___ Supplied information ___
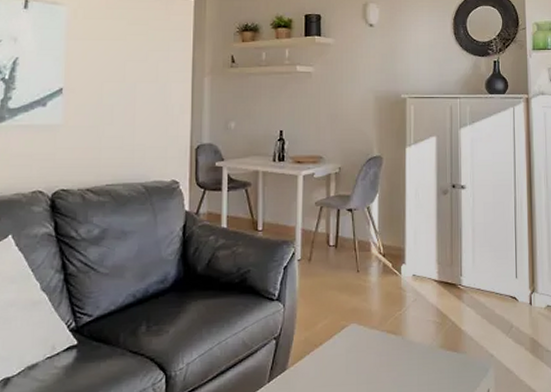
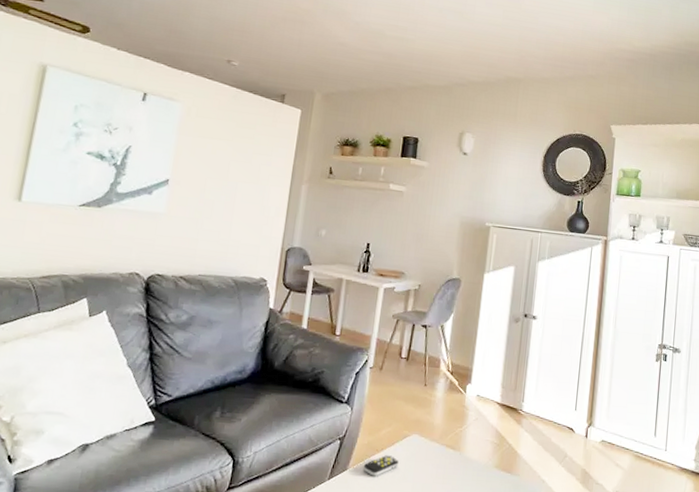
remote control: none [303,348,339,373] -> present [363,454,399,476]

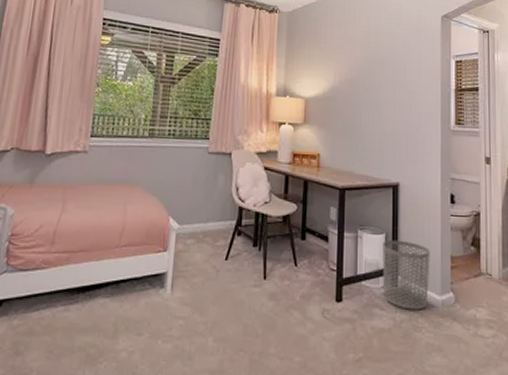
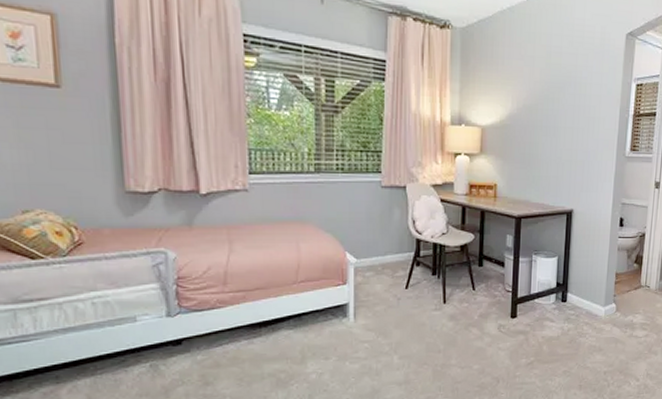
waste bin: present [382,240,430,310] -> none [554,261,598,320]

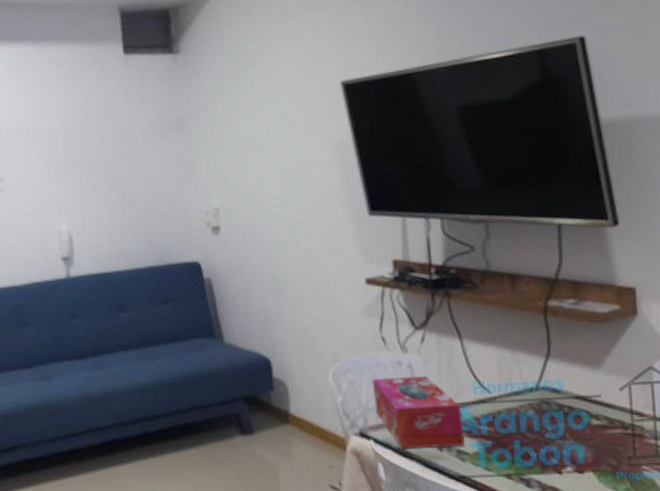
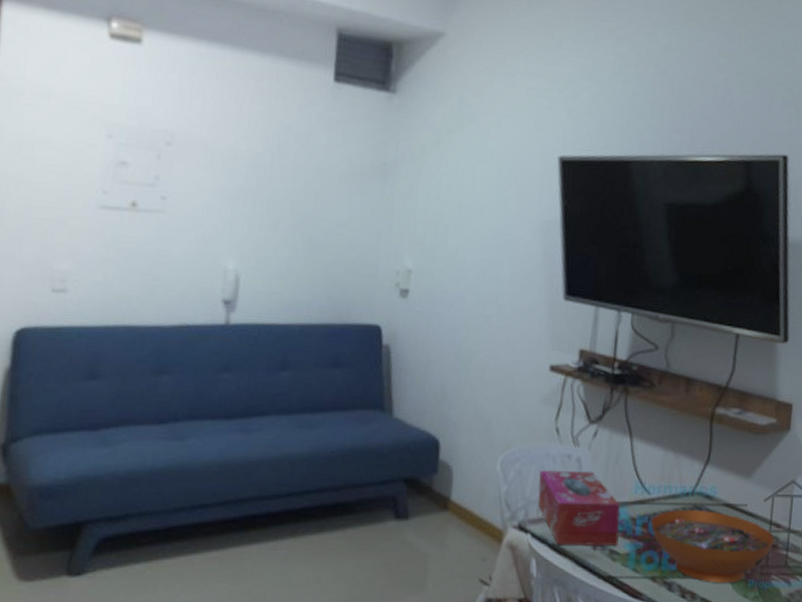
decorative bowl: none [495,404,639,477] -> present [650,509,774,584]

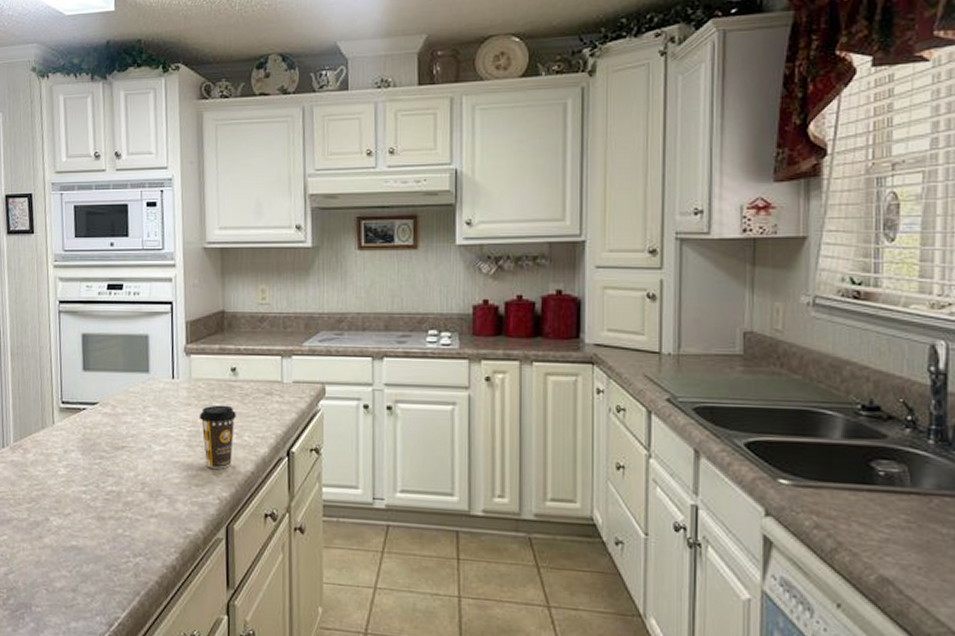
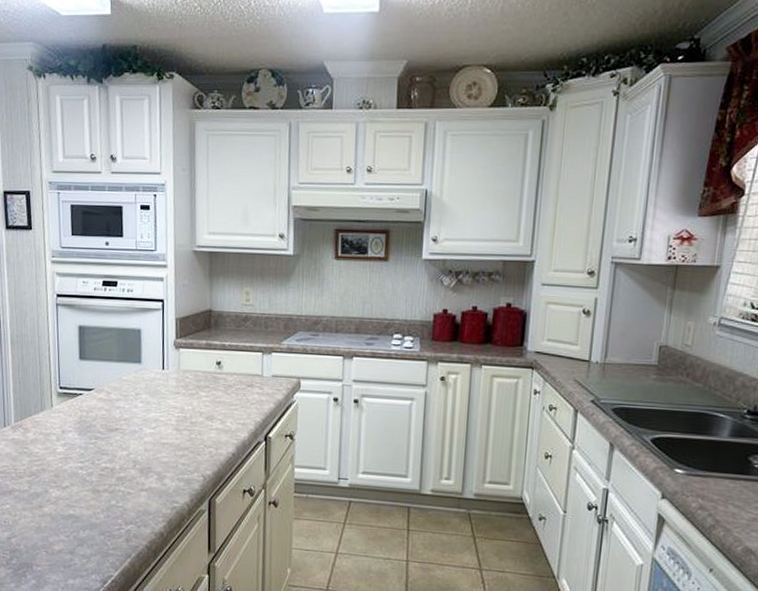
coffee cup: present [199,405,236,469] -> none [186,394,220,450]

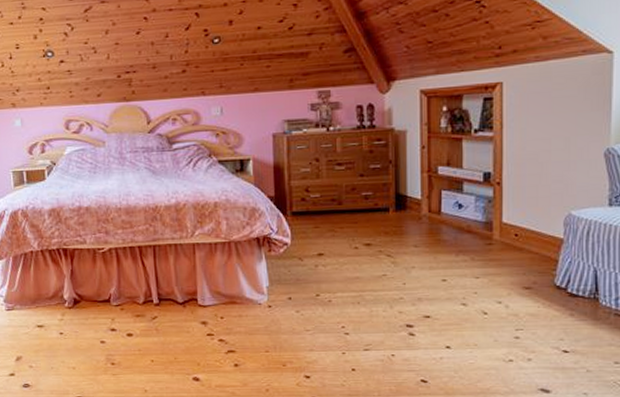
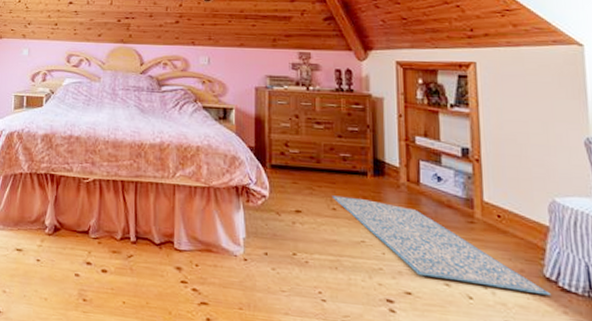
rug: none [353,234,561,302] -> present [331,195,552,296]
___
* [What you need to do]: Each of the lines above should be transcribed exactly; no image is to be copied.

* [Result of this task]:
remote control: none [303,348,339,373] -> present [363,454,399,476]

waste bin: present [382,240,430,310] -> none [554,261,598,320]

decorative bowl: none [495,404,639,477] -> present [650,509,774,584]

coffee cup: present [199,405,236,469] -> none [186,394,220,450]

rug: none [353,234,561,302] -> present [331,195,552,296]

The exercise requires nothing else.